Os ataques do Hamas a Israel e a
resposta violentíssima e desproporcionada de Israel permitem deduzir que os homens (e a mulheres)
daquela parte do mundo não inspiram a menor ternura uns aos outros. "O que houve com os homens
[sejam judeus, sejam palestinos]?"
(há várias outras parte do mundo
em que a pergunta cabe igualmente, mas o espaço é pouco).

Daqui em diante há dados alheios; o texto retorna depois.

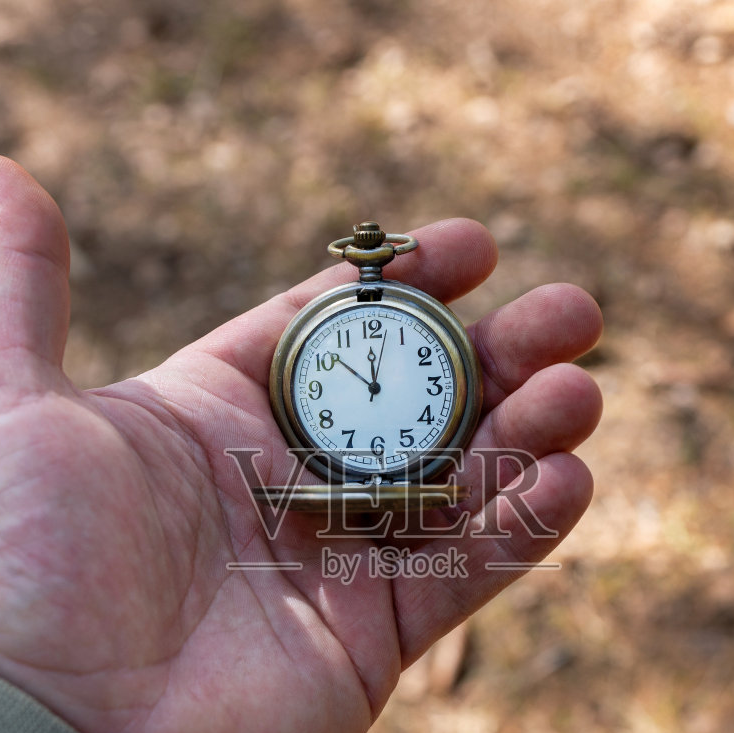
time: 11:51
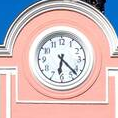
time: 6:22
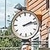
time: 2:12
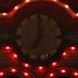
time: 7:00
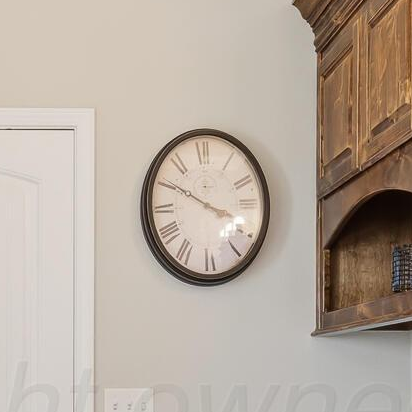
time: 3:50
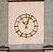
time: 11:03
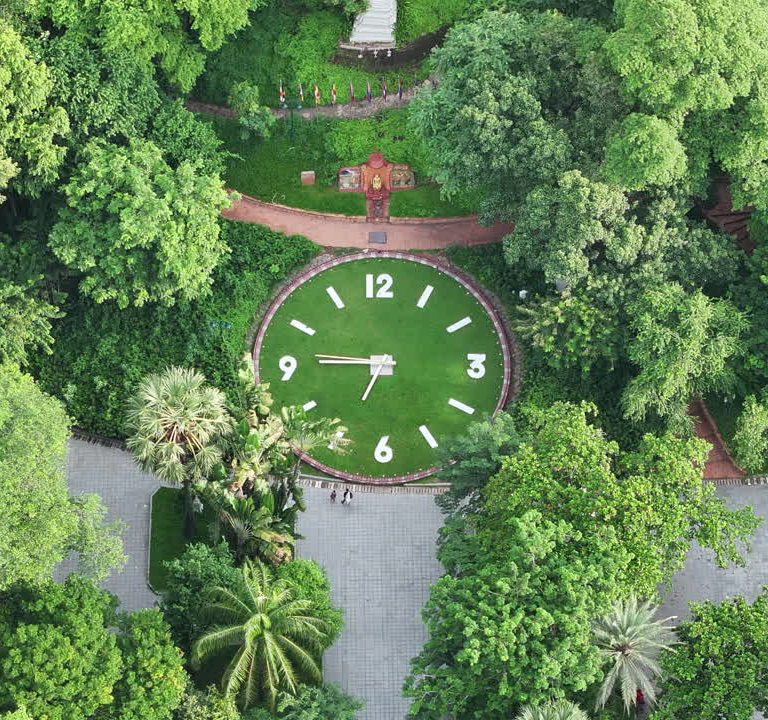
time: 6:45
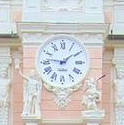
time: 1:46
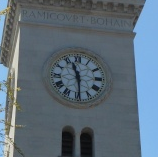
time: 11:29
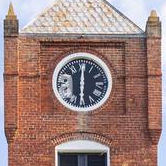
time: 6:00
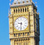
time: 9:31
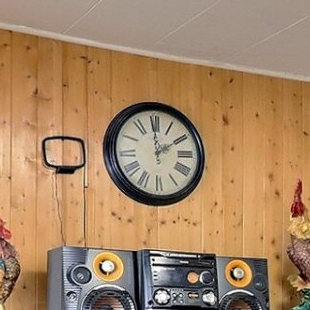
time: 1:59
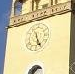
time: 5:26
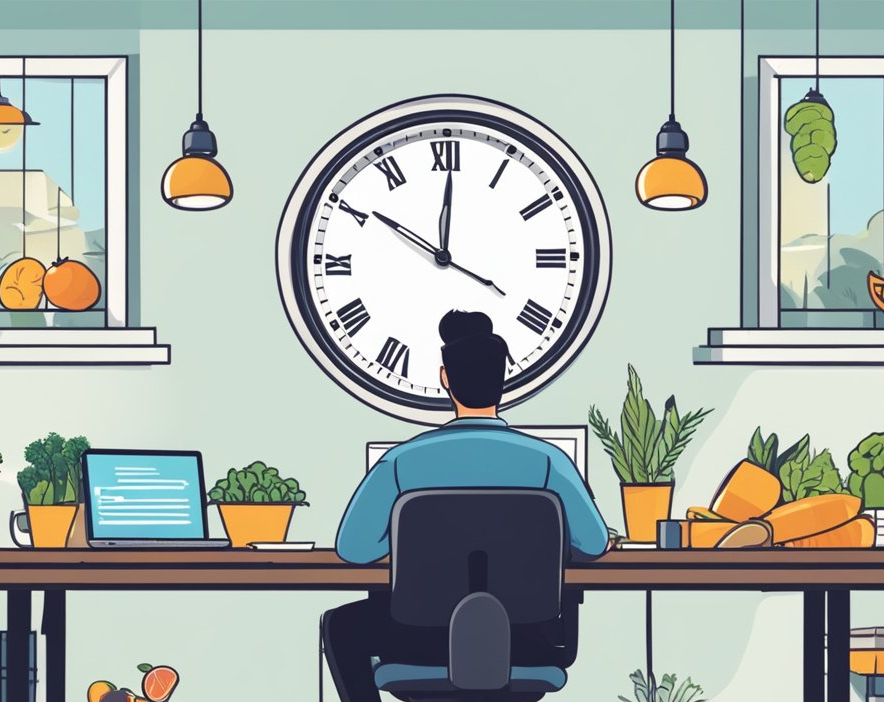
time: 10:00
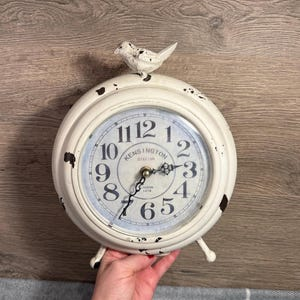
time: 2:34
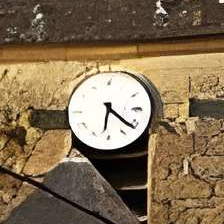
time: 6:21
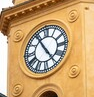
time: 4:54
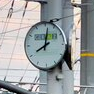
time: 8:01
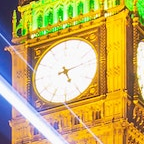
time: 5:13
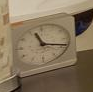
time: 11:18
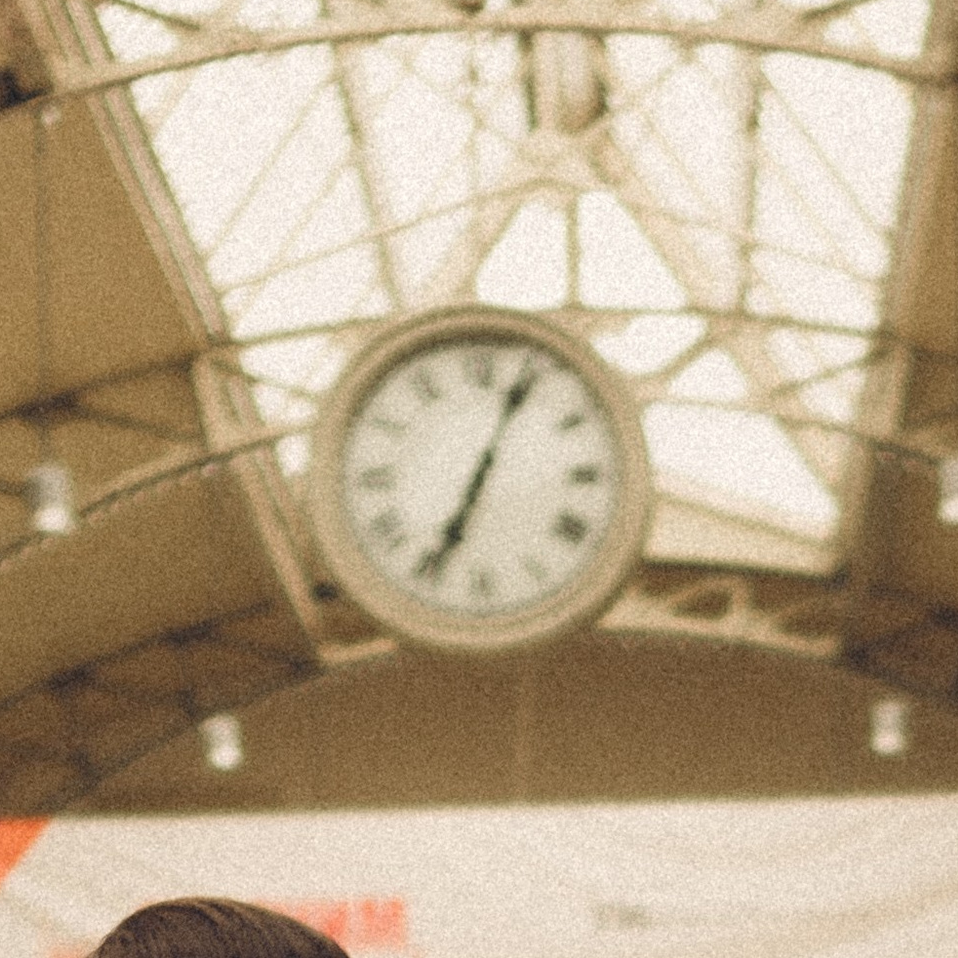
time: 7:04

Faço coberturas esporádicas em
Israel e nos territórios palestinos, a
cada tanto. Uma só vez, em 1987,
antes da primeira intifada, havia o
que, para os parâmetros locais, se
poderia chamar de paz.
Depois, foi ficando crescentemente inviável tentar encontrar
um mínimo de racionalidade de
parte a parte, porque ambos os lados pensam com o fígado e com os
respectivos livros sagrados à mão
(nada contra religiões, mas, definitivamente, não dá para repartir um
território com base na Torá ou no
Corão ou na Bíblia).
Na última vez, em 2002, Israel
havia invadido os territórios palestinos e sitiado, entre outras cidades,
a Belém em que, segundo a tradição
cristã, nasceu Jesus. O administrador do hospital local contou que encontrara 28 cadáveres de pessoas
mortas pelos israelenses. Os corpos
haviam sido enterrados no jardim,
porque as tropas ocupantes não
permitiam a entrada de ambulâncias que os retirassem.
Em outro momento, houve um
atentado no Mahane Yehuda, popular mercado de Jerusalém. Vi pedaços de massa encefálica misturados a tomates esmagados.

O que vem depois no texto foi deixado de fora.